> Records to use:
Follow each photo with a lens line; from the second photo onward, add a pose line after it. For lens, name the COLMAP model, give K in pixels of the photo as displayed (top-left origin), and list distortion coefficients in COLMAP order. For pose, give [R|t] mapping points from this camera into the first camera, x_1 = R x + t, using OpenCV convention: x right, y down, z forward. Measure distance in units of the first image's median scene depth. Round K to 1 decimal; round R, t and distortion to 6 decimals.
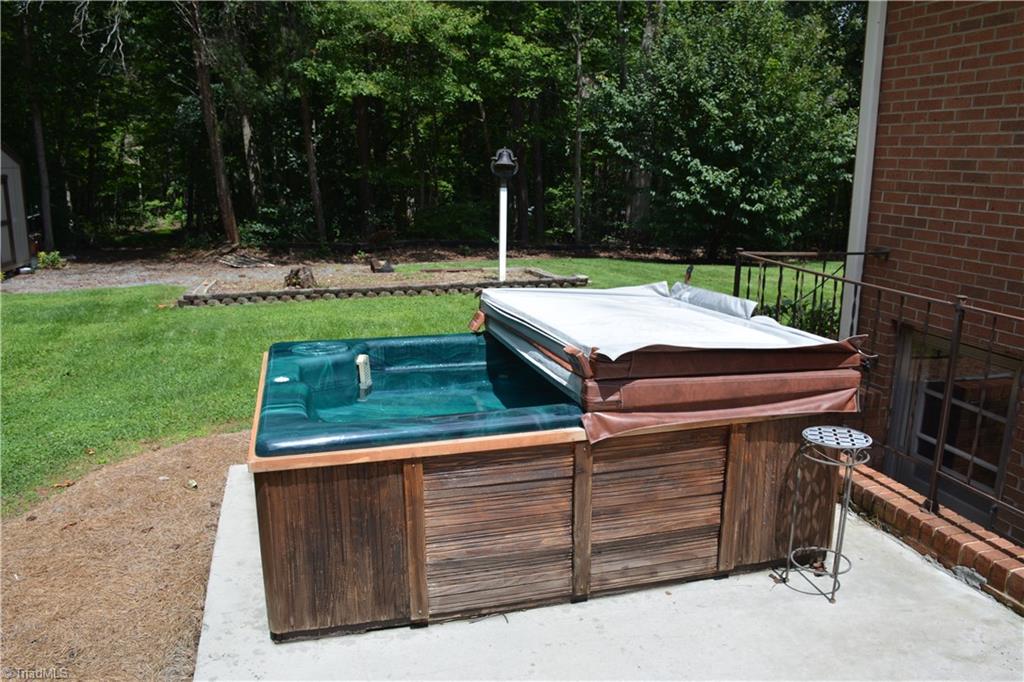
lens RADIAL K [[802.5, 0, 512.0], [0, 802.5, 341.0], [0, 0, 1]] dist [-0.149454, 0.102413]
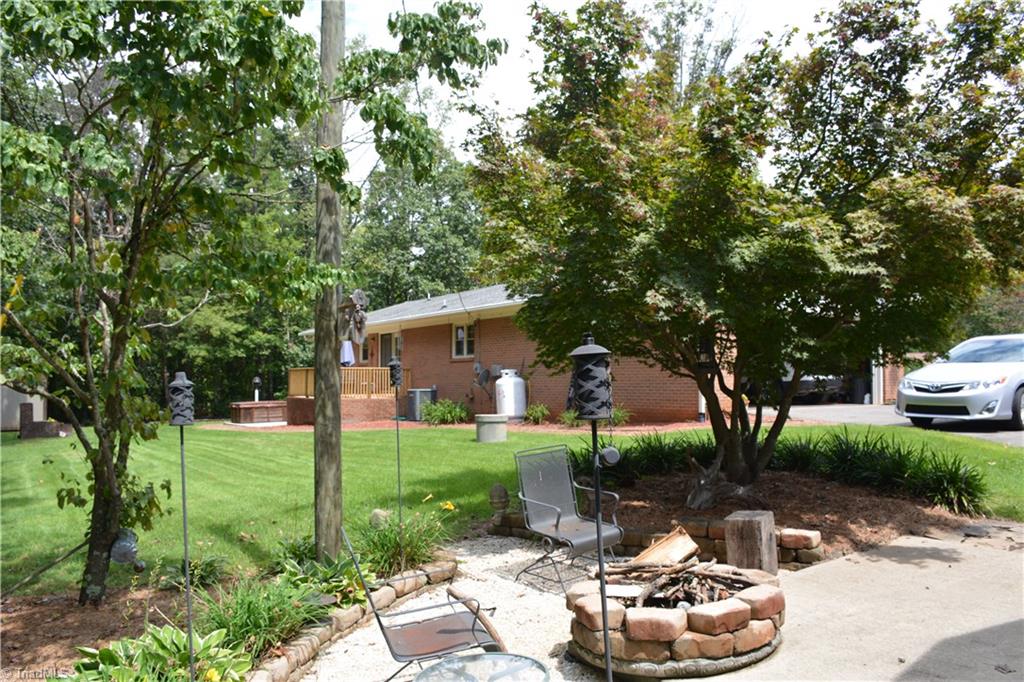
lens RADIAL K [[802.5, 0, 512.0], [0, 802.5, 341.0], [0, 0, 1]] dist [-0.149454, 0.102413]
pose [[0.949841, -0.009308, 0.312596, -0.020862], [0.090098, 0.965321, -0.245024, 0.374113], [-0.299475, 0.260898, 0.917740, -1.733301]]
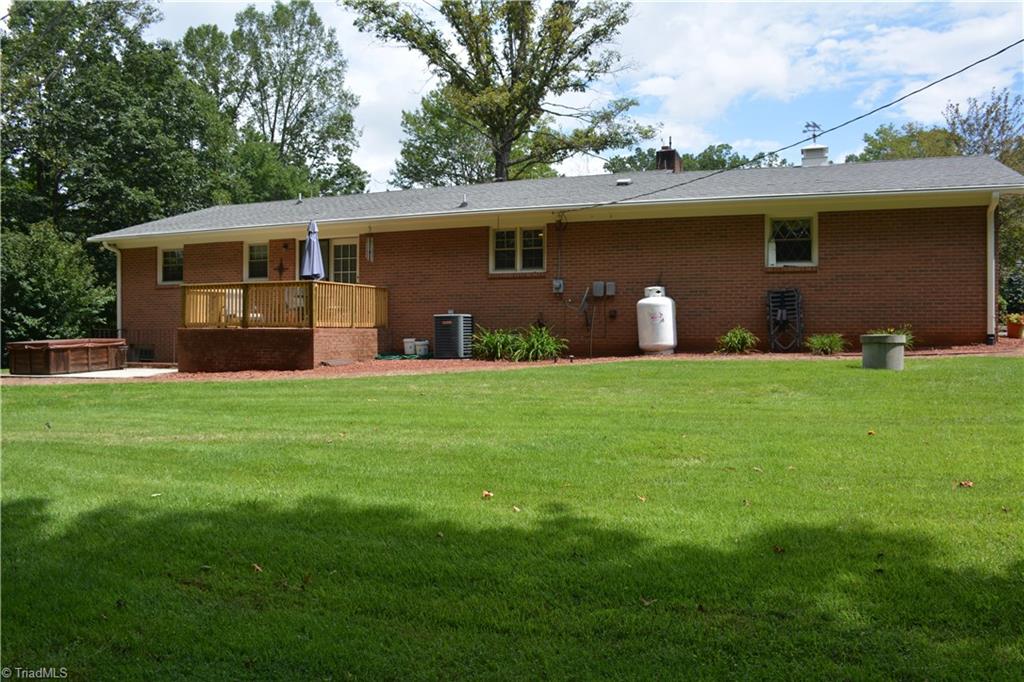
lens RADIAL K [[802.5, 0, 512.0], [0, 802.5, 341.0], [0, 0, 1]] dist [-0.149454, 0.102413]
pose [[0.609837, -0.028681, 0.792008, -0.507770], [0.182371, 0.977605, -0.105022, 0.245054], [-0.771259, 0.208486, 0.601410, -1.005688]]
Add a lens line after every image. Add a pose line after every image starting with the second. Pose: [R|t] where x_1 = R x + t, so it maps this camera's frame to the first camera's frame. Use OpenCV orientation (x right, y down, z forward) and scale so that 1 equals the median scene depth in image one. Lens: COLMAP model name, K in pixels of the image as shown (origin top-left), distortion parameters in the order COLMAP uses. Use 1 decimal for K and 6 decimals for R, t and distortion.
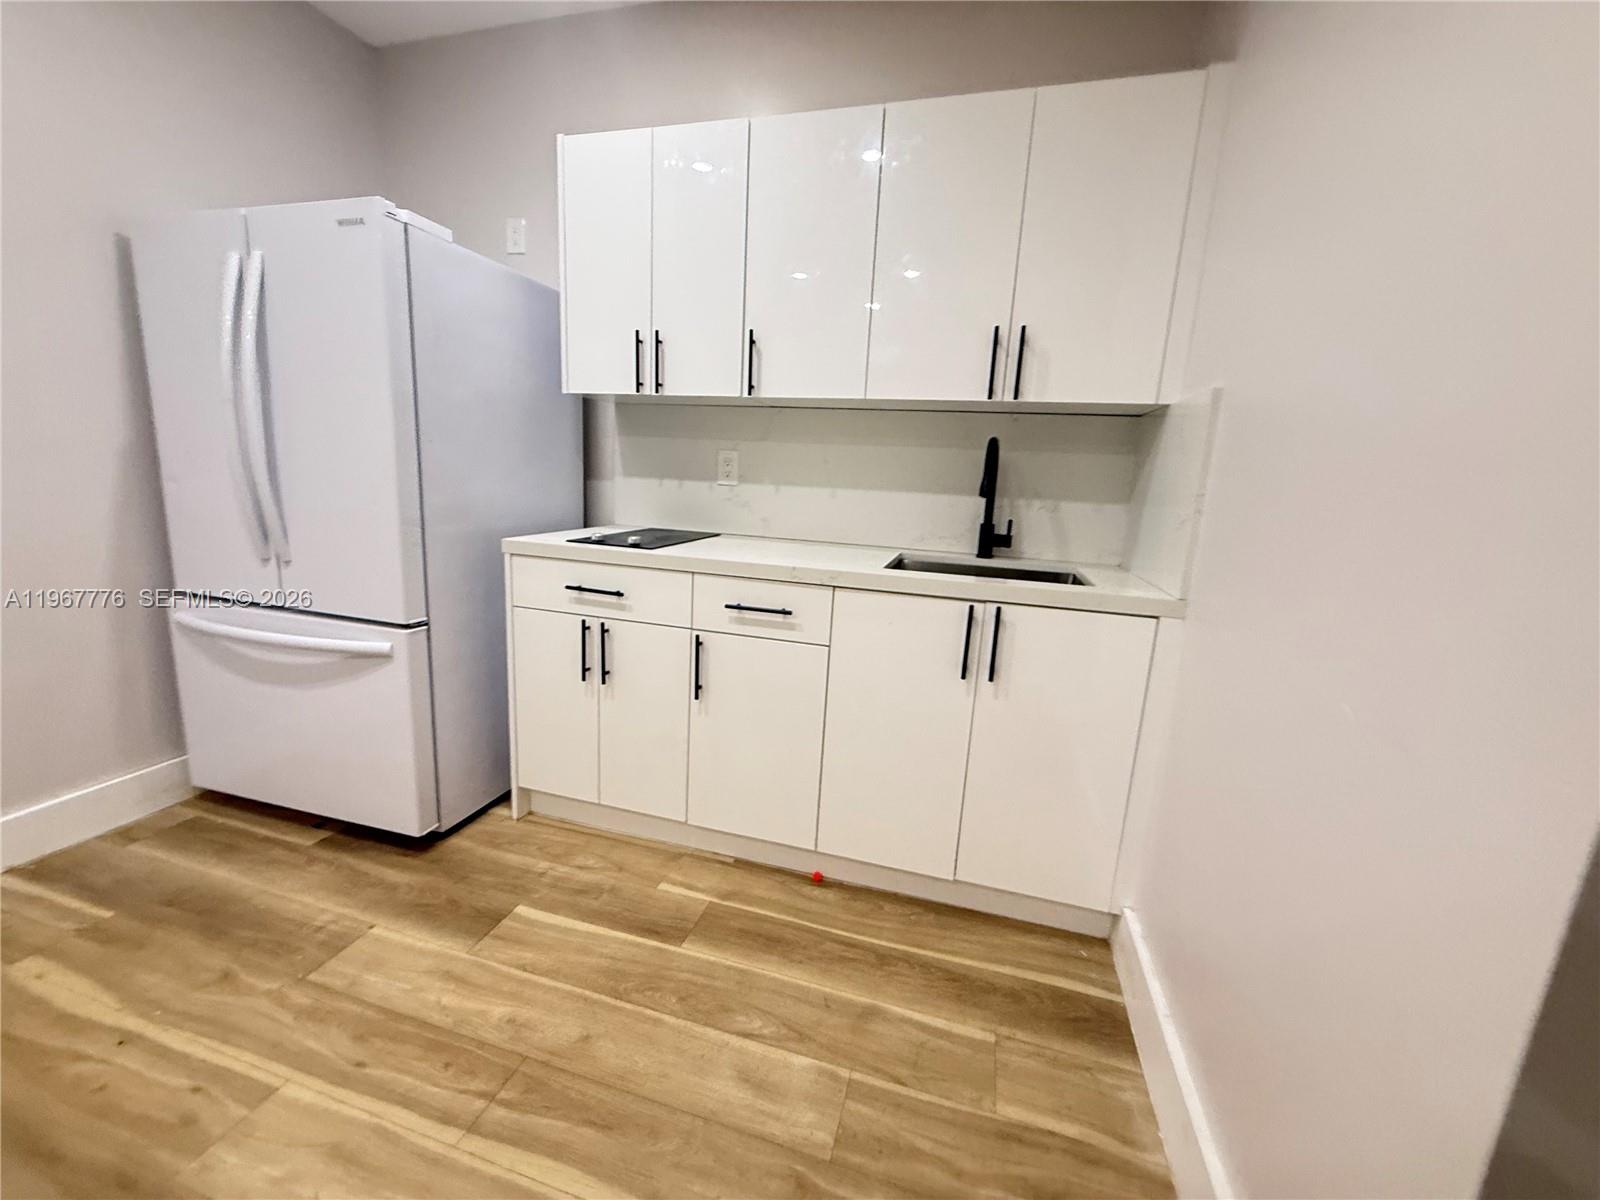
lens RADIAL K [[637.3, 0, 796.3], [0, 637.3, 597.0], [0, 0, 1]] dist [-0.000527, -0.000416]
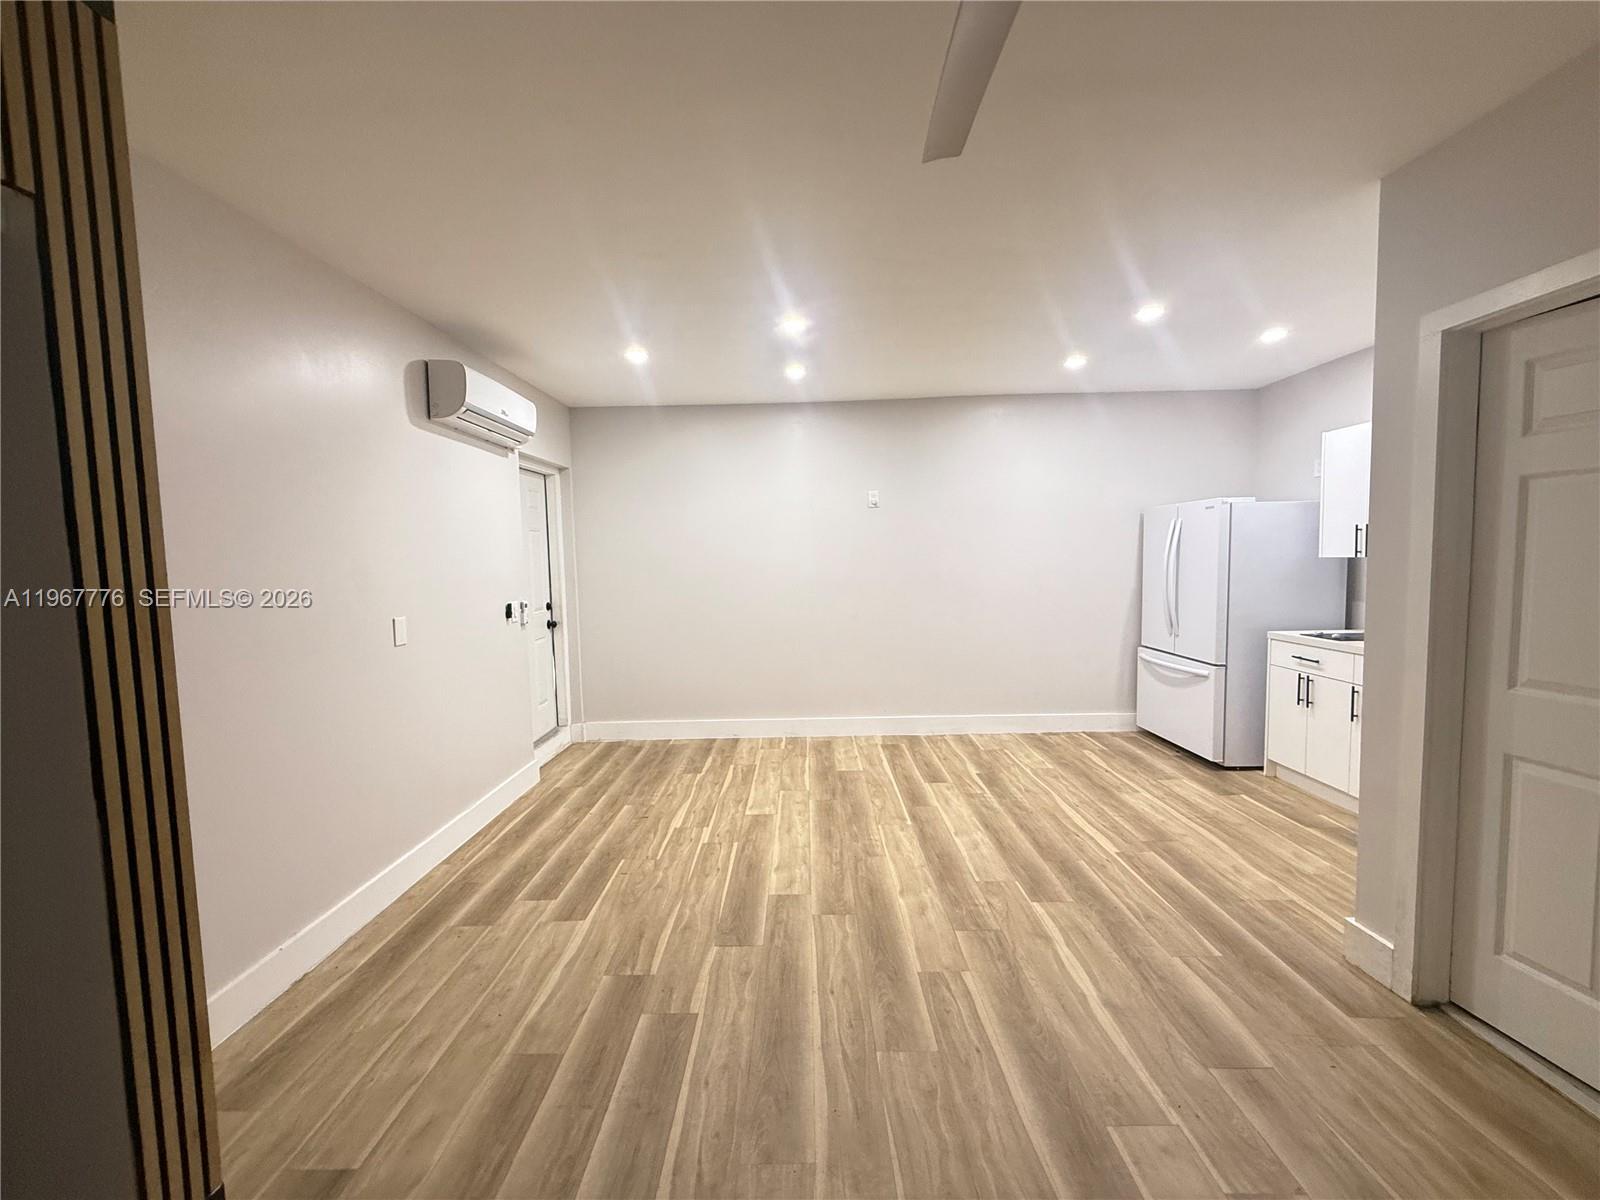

> Task statement: Update the items above by replacing each "distortion" with "lens distortion" and leaving everything else unchanged. Omit the pictures from your version.

> Problem solution:
Follow each photo with a lens line; from the second photo onward, add a pose line after it. For lens, name the COLMAP model, give K in pixels of the photo as displayed (top-left origin), and list lens distortion coefficients in COLMAP order. For pose, give [R|t] mapping points from this camera into the first camera, x_1 = R x + t, using OpenCV convention: x right, y down, z forward. Measure distance in units of the first image's median scene depth. Round K to 1 decimal; round R, t and lens distortion to 6 decimals.
lens RADIAL K [[802.5, 0, 512.0], [0, 802.5, 341.0], [0, 0, 1]] dist [-0.149454, 0.102413]
lens RADIAL K [[802.5, 0, 512.0], [0, 802.5, 341.0], [0, 0, 1]] dist [-0.149454, 0.102413]
pose [[0.949841, -0.009308, 0.312596, -0.020862], [0.090098, 0.965321, -0.245024, 0.374113], [-0.299475, 0.260898, 0.917740, -1.733301]]
lens RADIAL K [[802.5, 0, 512.0], [0, 802.5, 341.0], [0, 0, 1]] dist [-0.149454, 0.102413]
pose [[0.609837, -0.028681, 0.792008, -0.507770], [0.182371, 0.977605, -0.105022, 0.245054], [-0.771259, 0.208486, 0.601410, -1.005688]]
Add a lens line after every image. Add a pose line after every image starting with the second. Pose: [R|t] where x_1 = R x + t, so it maps this camera's frame to the first camera's frame. Use OpenCV orientation (x right, y down, z forward) and scale so that 1 equals the median scene depth in image one. Lens: COLMAP model name, K in pixels of the image as shown (origin top-left), lens distortion parameters in the order COLMAP uses. Use 1 decimal for K and 6 decimals for R, t and lens distortion.
lens RADIAL K [[637.3, 0, 796.3], [0, 637.3, 597.0], [0, 0, 1]] dist [-0.000527, -0.000416]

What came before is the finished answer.